Omdat de kaartverkoop tegenviel werd een publiciteitsstunt bedacht. Reve kondigde aan dat hij zou breken met de Kerk en enkele omstreden gedichten zou voordragen. De media reageerden gretig en de lezing raakte alsnog uitverkocht. Aan de volle zaal gaf de auteur vervolgens plechtig te kennen dat hij een ingeving had ontvangen van de Heilige Maagd om het geloof toch niet de rug toe te keren. Wat opnieuw de nodige publiciteit trok.
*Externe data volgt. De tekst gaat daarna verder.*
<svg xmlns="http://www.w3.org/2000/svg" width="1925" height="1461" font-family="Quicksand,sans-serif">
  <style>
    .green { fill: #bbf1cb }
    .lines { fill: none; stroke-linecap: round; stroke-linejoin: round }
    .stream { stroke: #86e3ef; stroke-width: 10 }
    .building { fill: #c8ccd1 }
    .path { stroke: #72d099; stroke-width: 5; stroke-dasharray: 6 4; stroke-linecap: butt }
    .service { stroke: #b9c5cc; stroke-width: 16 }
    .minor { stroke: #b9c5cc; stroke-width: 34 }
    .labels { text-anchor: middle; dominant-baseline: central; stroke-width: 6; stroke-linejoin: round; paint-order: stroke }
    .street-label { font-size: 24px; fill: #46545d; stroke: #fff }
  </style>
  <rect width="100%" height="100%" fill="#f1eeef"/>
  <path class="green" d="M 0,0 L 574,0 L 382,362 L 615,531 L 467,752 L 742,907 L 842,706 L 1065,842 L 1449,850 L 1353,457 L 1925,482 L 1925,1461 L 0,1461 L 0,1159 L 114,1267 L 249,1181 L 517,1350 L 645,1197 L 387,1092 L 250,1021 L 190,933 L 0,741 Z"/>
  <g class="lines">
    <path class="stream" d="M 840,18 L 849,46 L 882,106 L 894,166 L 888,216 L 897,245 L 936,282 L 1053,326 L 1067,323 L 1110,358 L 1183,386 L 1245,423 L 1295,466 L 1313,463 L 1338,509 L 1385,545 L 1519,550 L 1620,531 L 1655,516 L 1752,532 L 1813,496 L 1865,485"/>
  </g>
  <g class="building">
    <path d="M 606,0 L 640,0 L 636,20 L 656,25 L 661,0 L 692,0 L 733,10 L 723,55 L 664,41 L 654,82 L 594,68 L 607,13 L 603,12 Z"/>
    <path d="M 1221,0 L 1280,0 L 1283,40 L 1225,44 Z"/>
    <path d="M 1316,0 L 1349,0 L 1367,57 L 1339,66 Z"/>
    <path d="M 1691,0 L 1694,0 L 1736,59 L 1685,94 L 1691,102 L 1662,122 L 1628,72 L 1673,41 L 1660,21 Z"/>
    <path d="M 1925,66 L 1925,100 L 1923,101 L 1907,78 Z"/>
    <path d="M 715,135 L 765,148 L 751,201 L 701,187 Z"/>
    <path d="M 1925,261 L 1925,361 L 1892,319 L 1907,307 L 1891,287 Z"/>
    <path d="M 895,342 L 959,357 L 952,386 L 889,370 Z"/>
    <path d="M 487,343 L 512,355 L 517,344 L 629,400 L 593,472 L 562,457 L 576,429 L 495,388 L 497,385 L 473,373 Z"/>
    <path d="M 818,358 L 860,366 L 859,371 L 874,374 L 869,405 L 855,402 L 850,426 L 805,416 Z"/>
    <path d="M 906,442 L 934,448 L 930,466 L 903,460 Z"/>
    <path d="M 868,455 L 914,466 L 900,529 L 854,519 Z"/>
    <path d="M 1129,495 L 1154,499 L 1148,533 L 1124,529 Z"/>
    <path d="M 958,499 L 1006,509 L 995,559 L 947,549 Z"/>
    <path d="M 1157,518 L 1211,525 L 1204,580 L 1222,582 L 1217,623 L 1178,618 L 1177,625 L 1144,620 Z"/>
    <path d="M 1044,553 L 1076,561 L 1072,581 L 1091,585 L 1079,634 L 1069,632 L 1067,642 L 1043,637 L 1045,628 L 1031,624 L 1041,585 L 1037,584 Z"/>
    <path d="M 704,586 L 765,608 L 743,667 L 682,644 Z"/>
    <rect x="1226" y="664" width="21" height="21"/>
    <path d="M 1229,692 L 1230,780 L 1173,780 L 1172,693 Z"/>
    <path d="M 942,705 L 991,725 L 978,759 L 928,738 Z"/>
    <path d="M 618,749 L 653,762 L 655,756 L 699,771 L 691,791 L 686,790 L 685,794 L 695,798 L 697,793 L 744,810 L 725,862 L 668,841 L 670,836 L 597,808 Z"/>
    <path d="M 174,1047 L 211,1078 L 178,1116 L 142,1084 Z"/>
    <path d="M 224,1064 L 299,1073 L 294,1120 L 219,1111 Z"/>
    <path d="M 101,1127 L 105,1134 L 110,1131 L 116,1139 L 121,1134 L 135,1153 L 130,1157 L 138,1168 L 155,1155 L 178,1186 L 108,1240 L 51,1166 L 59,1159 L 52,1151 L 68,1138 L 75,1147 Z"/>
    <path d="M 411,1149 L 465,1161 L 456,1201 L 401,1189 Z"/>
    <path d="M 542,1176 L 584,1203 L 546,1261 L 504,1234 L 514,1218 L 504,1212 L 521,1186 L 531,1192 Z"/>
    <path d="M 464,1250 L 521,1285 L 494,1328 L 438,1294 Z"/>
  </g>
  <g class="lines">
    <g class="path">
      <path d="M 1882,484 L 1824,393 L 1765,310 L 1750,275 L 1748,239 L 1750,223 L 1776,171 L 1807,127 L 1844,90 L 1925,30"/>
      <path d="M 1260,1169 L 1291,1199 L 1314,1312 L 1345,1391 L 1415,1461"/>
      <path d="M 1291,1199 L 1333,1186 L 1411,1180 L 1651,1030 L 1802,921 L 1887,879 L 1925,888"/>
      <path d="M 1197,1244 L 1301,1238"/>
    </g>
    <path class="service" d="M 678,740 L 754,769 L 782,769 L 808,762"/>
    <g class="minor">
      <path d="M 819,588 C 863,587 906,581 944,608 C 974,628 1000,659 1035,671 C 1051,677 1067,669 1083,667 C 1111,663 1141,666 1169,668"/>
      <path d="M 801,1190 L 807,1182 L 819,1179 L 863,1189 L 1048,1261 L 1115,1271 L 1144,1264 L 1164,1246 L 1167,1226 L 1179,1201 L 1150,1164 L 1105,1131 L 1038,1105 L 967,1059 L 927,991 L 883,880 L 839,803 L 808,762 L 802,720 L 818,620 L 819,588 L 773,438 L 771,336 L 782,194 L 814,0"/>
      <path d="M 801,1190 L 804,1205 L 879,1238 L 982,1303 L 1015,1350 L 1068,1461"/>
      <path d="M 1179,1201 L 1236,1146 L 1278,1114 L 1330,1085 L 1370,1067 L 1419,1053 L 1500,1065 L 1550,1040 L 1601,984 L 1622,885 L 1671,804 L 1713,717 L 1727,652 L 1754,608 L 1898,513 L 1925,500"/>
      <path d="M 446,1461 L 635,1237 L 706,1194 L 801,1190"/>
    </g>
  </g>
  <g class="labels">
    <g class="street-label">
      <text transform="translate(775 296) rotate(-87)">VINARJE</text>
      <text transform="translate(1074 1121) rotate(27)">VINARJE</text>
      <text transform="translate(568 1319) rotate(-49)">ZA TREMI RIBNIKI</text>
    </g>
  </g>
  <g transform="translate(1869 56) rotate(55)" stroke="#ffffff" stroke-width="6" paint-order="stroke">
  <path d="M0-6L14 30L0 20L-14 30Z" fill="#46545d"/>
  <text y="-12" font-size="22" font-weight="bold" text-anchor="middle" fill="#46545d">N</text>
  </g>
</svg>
Het Algemeen Dagblad van 20 mei 1975 deed uitvoerig verslag van het tumult dat door de krant in een Commentaar 'onsmakelijk' werd genoemd: nadat de schrijver, in het zwart gekleed, had bekendgemaakt 'toch maar trouw te blijven aan de katholieke kerk (...) bevestigde Reves vriend Vincent S., onder gejuich en gefluit van het publiek' een zilveren kruis om de hals van de schrijver. 'Het af en toe door kreten als "fascist" of "egotripper" onderbroken optreden werd bekroond met het beloofde "uiterst rechtse" gedicht Voor Eigen Erf. In de daarop volgende stampij hief de dichter, begeleid door een deel van het Wilhelmus, een in een witte bokshandschoen gevatte vuist ten hemel; het zilveren kruis op zijn borst had inmiddels gezelschap gekregen van hamer en sikkel, hakenkruis en vredesteken.'
(*4)
Na achter het podium nog in aanvaring te zijn gekomen met André Haakmat, die aanwezig was namens diverse welzijnsverenigingen van Surinamers en Reve beschuldigde 'racistische gevoelens aan te wakkeren', vertrok de auteur 'in de ochtendschemering' weer naar Frankrijk, overigens zonder honorarium, want - aldus nog steeds het Algemeen Dagblad - 'toen het op betalen aankwam, bleek de kas leeg'.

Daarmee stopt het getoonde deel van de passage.